■ THE PROBLEM ■
Among the records below, find the line with "For Partners" and the line with "expressed in microg". Set down both and every line between, exactly and with no pictures, but nothing else.

☆ ☆ ☆ ☆ ☆

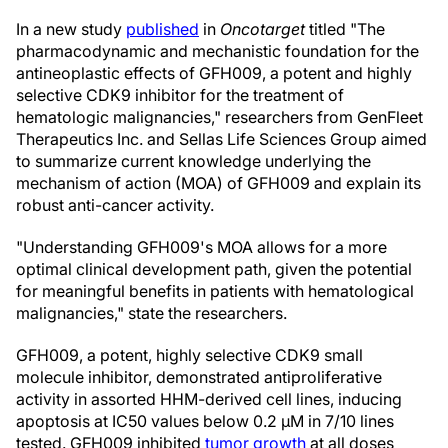
In a new study
published
in
Oncotarget
titled "The
pharmacodynamic and mechanistic foundation for the
antineoplastic effects of GFH009, a potent and highly
selective CDK9 inhibitor for the treatment of
hematologic malignancies," researchers from GenFleet
Therapeutics Inc. and Sellas Life Sciences Group aimed
to summarize current knowledge underlying the
mechanism of action (MOA) of GFH009 and explain its
robust anti-cancer activity.
"Understanding GFH009's MOA allows for a more
optimal clinical development path, given the potential
for meaningful benefits in patients with hematological
malignancies," state the researchers.
GFH009, a potent, highly selective CDK9 small
molecule inhibitor, demonstrated antiproliferative
activity in assorted HHM-derived cell lines, inducing
apoptosis at IC50 values below 0.2 μM in 7/10 lines
tested. GFH009 inhibited
tumor growth
at all doses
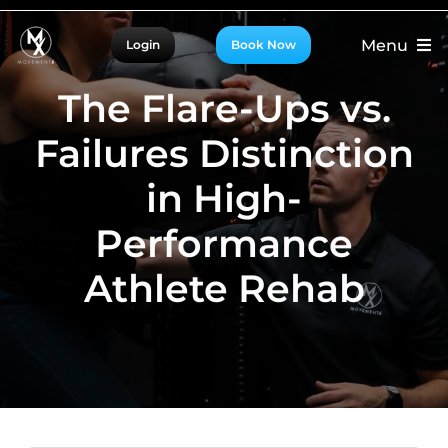
Skip
Menu
Login
Book Now
to
content
For Patients
The Flare-Ups vs.
For Providers
Failures Distinction
For Partners
in High-
More
Performance
Athlete Rehab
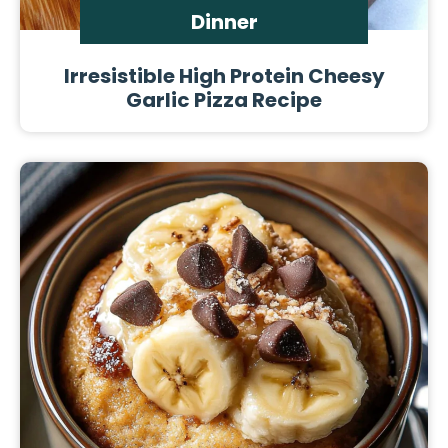
Dinner
Irresistible High Protein Cheesy
Garlic Pizza Recipe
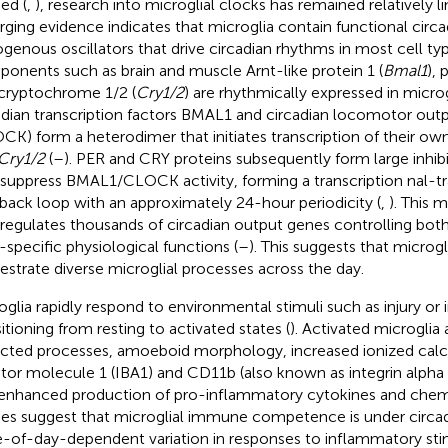
ed (
,
), research into microglial clocks has remained relatively 
ging evidence indicates that microglia contain functional cir
genous oscillators that drive circadian rhythms in most cell typ
onents such as brain and muscle Arnt-like protein 1 (
Bmal1
), 
cryptochrome 1/2 (
Cry1/2
) are rhythmically expressed in microg
adian transcription factors BMAL1 and circadian locomotor out
CK) form a heterodimer that initiates transcription of their own
Cry1/2
(
–
). PER and CRY proteins subsequently form large inhi
 suppress BMAL1/CLOCK activity, forming a transcription nal-tr
back loop with an approximately 24-hour periodicity (
,
). This 
 regulates thousands of circadian output genes controlling both
-specific physiological functions (
–
). This suggests that microg
estrate diverse microglial processes across the day.
oglia rapidly respond to environmental stimuli such as injury or 
sitioning from resting to activated states (
). Activated microglia
acted processes, amoeboid morphology, increased ionized cal
tor molecule 1 (IBA1) and CD11b (also known as integrin alpha
enhanced production of pro-inflammatory cytokines and chem
ies suggest that microglial immune competence is under circad
-of-day-dependent variation in responses to inflammatory stim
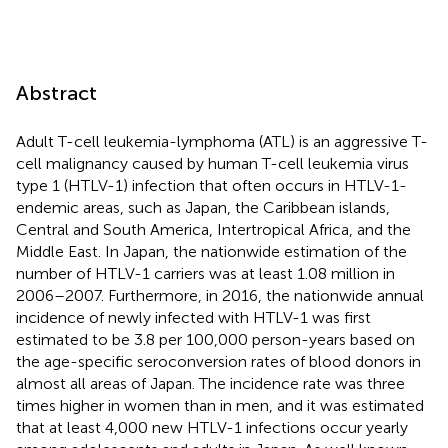
Abstract
Adult T-cell leukemia-lymphoma (ATL) is an aggressive T-
cell malignancy caused by human T-cell leukemia virus
type 1 (HTLV-1) infection that often occurs in HTLV-1-
endemic areas, such as Japan, the Caribbean islands,
Central and South America, Intertropical Africa, and the
Middle East. In Japan, the nationwide estimation of the
number of HTLV-1 carriers was at least 1.08 million in
2006–2007. Furthermore, in 2016, the nationwide annual
incidence of newly infected with HTLV-1 was first
estimated to be 3.8 per 100,000 person-years based on
the age-specific seroconversion rates of blood donors in
almost all areas of Japan. The incidence rate was three
times higher in women than in men, and it was estimated
that at least 4,000 new HTLV-1 infections occur yearly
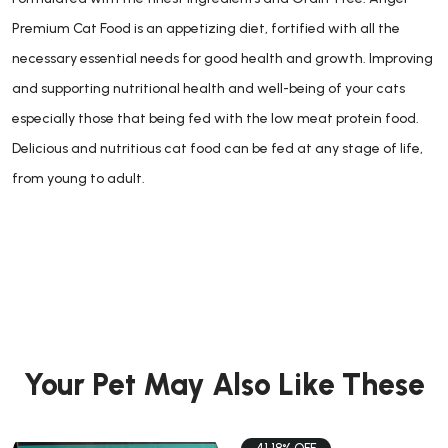
Premium Cat Food is an appetizing diet, fortified with all the
necessary essential needs for good health and growth. Improving
and supporting nutritional health and well-being of your cats
especially those that being fed with the low meat protein food.
Delicious and nutritious cat food can be fed at any stage of life,
from young to adult.
Your Pet May Also Like These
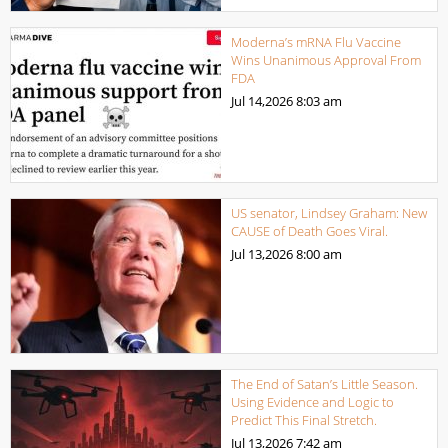
Moderna’s mRNA Flu Vaccine
Wins Unanimous Approval From
FDA
Jul 14,2026
8:03 am
US senator, Lindsey Graham: New
CAUSE of Death Goes Viral.
Jul 13,2026
8:00 am
The End of Satan’s Little Season.
Using Evidence and Logic to
Predict This Final Stretch.
Jul 13,2026
7:42 am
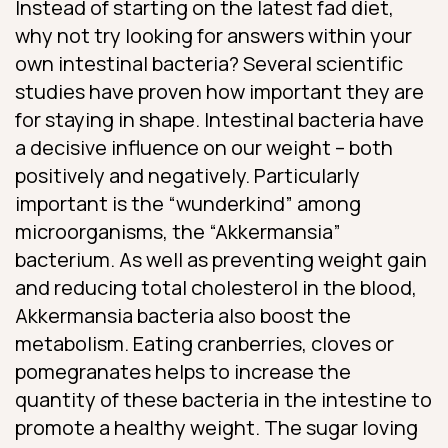
Instead of starting on the latest fad diet,
why not try looking for answers within your
own intestinal bacteria? Several scientific
studies have proven how important they are
for staying in shape. Intestinal bacteria have
a decisive influence on our weight – both
positively and negatively. Particularly
important is the “wunderkind” among
microorganisms, the “Akkermansia”
bacterium. As well as preventing weight gain
and reducing total cholesterol in the blood,
Akkermansia bacteria also boost the
metabolism. Eating cranberries, cloves or
pomegranates helps to increase the
quantity of these bacteria in the intestine to
promote a healthy weight. The sugar loving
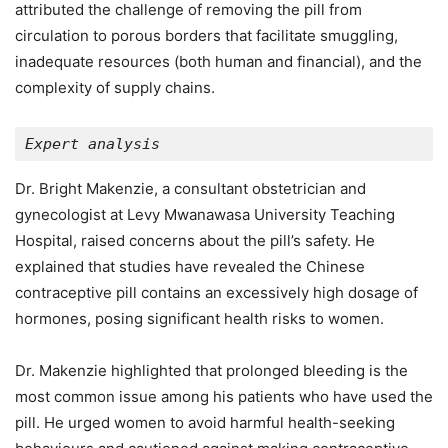
attributed the challenge of removing the pill from
circulation to porous borders that facilitate smuggling,
inadequate resources (both human and financial), and the
complexity of supply chains.
Expert analysis
Dr. Bright Makenzie, a consultant obstetrician and
gynecologist at Levy Mwanawasa University Teaching
Hospital, raised concerns about the pill’s safety. He
explained that studies have revealed the Chinese
contraceptive pill contains an excessively high dosage of
hormones, posing significant health risks to women.
Dr. Makenzie highlighted that prolonged bleeding is the
most common issue among his patients who have used the
pill. He urged women to avoid harmful health-seeking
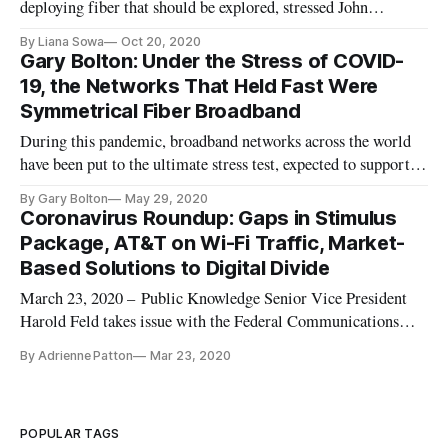
deploying fiber that should be explored, stressed John
Burchett, head of public policy and community affairs at
By Liana Sowa
Oct 20, 2020
Google Fiber, as part of Fiber Broadband Association’s
Gary Bolton: Under the Stress of COVID-
“Connecting Consumers” event series on Wednesday. After
19, the Networks That Held Fast Were
four years of pausing on
Symmetrical Fiber Broadband
During this pandemic, broadband networks across the world
have been put to the ultimate stress test, expected to support
an overnight transition to work-from-home for most
By Gary Bolton
May 29, 2020
businesses, multiple video users from households for two
Coronavirus Roundup: Gaps in Stimulus
income knowledge worker families plus distance learning
Package, AT&T on Wi-Fi Traffic, Market-
sessions for ch
Based Solutions to Digital Divide
March 23, 2020 – Public Knowledge Senior Vice President
Harold Feld takes issue with the Federal Communications
Commission’s Keep Americans Connected Pledge—it does
By Adrienne Patton
Mar 23, 2020
not help Americans who do not have broadband and 60 days
of no late fees might not be long enough. Feld argues that
broadband access is
POPULAR TAGS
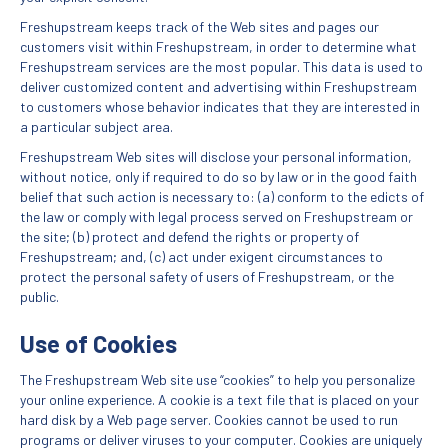
Freshupstream keeps track of the Web sites and pages our
customers visit within Freshupstream, in order to determine what
Freshupstream services are the most popular. This data is used to
deliver customized content and advertising within Freshupstream
to customers whose behavior indicates that they are interested in
a particular subject area.
Freshupstream Web sites will disclose your personal information,
without notice, only if required to do so by law or in the good faith
belief that such action is necessary to: (a) conform to the edicts of
the law or comply with legal process served on Freshupstream or
the site; (b) protect and defend the rights or property of
Freshupstream; and, (c) act under exigent circumstances to
protect the personal safety of users of Freshupstream, or the
public.
Use of Cookies
The Freshupstream Web site use “cookies” to help you personalize
your online experience. A cookie is a text file that is placed on your
hard disk by a Web page server. Cookies cannot be used to run
programs or deliver viruses to your computer. Cookies are uniquely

☆ ☆ ☆ ☆ ☆

■ ANSWER BOX ■
For Partners
in High-
More
Performance
Athlete Rehab
Dinner
Irresistible High Protein Cheesy
Garlic Pizza Recipe
ed (
,
), research into microglial clocks has remained relatively 
ging evidence indicates that microglia contain functional cir
genous oscillators that drive circadian rhythms in most cell typ
onents such as brain and muscle Arnt-like protein 1 (
Bmal1
), 
cryptochrome 1/2 (
Cry1/2
) are rhythmically expressed in microg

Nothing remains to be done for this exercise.